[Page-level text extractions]
++++++++
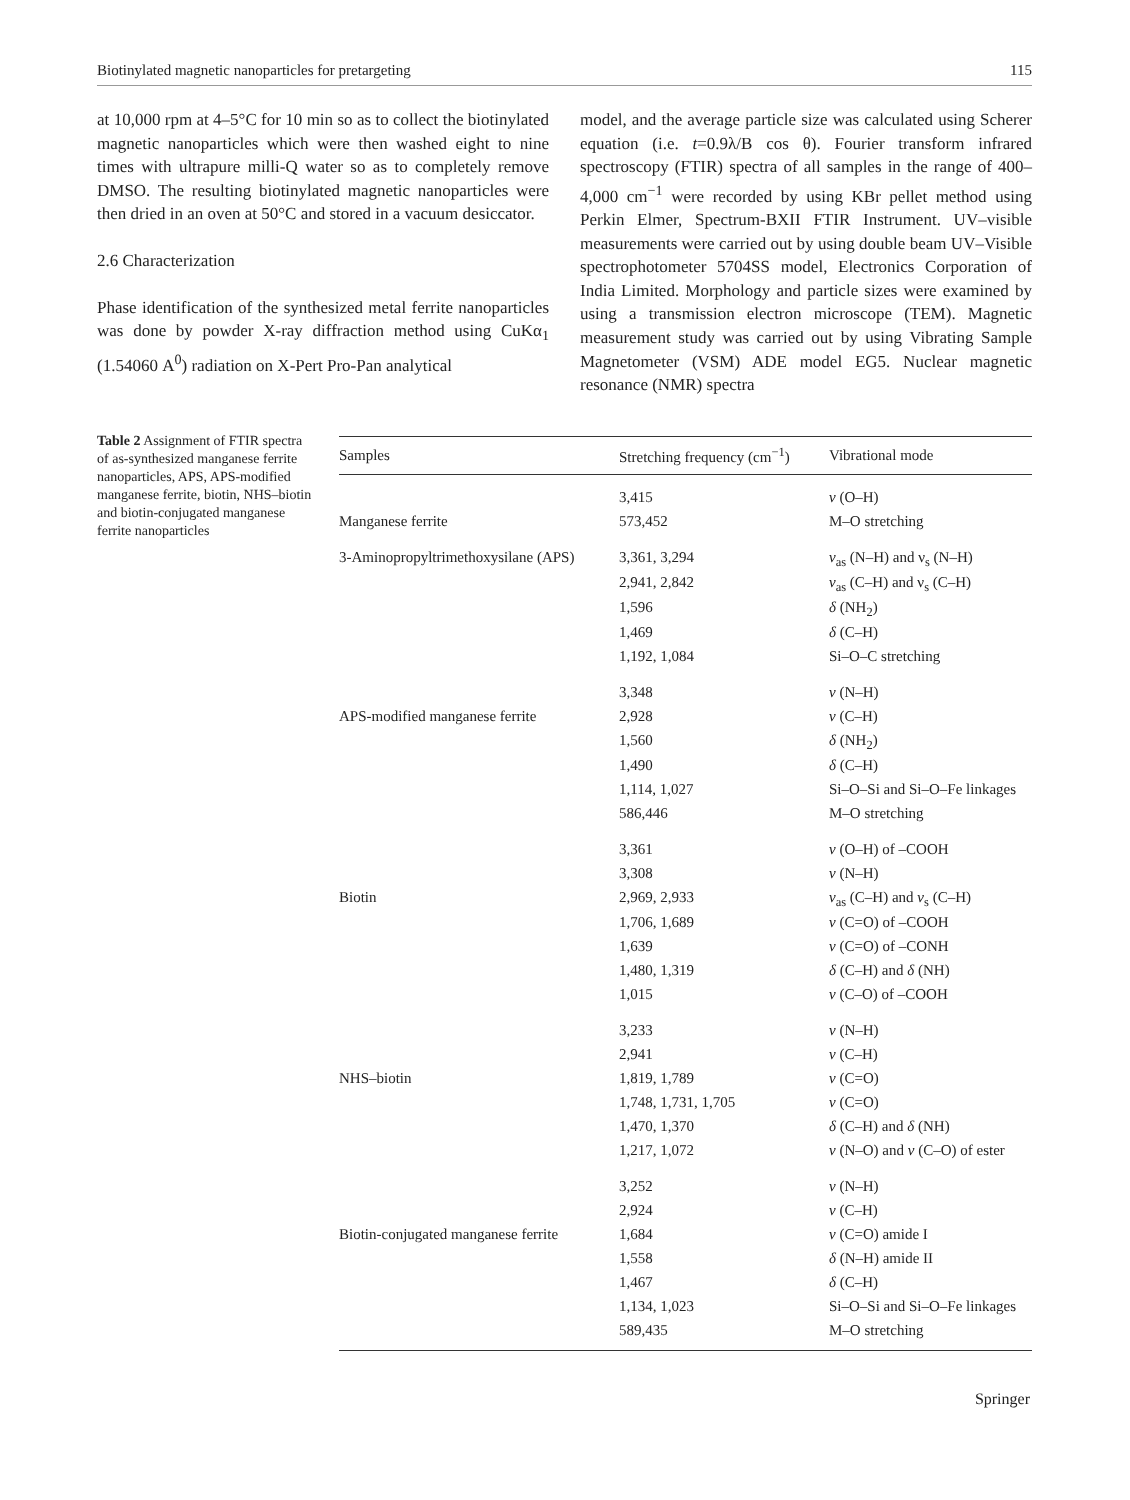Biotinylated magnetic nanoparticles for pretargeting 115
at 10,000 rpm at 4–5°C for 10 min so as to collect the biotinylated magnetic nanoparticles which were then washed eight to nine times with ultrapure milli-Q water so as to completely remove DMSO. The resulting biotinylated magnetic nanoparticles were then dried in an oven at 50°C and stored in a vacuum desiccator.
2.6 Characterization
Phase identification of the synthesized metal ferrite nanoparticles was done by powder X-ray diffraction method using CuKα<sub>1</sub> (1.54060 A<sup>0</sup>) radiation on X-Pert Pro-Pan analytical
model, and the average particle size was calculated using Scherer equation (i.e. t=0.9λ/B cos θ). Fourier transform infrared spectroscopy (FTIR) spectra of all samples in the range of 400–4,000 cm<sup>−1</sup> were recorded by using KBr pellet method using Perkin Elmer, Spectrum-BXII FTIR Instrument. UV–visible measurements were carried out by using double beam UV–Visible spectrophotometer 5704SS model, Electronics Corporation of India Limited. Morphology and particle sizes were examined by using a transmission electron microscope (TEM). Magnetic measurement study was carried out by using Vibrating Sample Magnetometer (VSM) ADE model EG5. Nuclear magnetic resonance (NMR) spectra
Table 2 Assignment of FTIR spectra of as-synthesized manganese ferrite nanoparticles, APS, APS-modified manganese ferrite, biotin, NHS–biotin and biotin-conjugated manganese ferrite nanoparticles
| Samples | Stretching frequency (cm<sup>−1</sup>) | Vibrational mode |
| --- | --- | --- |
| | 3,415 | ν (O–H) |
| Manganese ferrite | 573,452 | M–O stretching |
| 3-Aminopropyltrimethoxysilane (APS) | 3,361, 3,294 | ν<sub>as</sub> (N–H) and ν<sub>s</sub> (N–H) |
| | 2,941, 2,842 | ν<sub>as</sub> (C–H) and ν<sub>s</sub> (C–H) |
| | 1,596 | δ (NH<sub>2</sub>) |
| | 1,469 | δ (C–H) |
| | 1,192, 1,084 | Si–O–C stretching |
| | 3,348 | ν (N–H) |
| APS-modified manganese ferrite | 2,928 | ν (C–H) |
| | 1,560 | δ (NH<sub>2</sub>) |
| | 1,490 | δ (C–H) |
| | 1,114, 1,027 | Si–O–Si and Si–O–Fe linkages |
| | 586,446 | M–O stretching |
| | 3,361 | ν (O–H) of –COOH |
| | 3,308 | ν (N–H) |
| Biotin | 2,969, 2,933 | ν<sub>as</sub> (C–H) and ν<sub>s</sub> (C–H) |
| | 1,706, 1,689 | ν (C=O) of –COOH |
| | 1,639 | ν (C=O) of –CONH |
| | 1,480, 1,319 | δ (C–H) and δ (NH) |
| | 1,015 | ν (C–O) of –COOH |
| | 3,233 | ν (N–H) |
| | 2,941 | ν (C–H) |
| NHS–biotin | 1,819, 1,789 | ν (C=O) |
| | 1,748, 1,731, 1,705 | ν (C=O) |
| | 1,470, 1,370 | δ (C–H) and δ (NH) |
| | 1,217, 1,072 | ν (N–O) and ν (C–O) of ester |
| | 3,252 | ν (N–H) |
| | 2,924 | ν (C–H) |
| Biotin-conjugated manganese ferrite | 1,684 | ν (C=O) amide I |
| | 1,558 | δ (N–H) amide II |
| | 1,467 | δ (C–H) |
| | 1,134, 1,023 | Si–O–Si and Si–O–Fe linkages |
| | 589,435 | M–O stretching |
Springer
++++++++
» **PROBLEM TO WORK ON**: Every line with "synthesized" in it should be copied from the entries.

» **SOLUTION TO THIS PROBLEM**:
Phase identification of the synthesized metal ferrite nanoparticles was done by powder X-ray diffraction method using CuKα<sub>1</sub> (1.54060 A<sup>0</sup>) radiation on X-Pert Pro-Pan analytical
Table 2 Assignment of FTIR spectra of as-synthesized manganese ferrite nanoparticles, APS, APS-modified manganese ferrite, biotin, NHS–biotin and biotin-conjugated manganese ferrite nanoparticles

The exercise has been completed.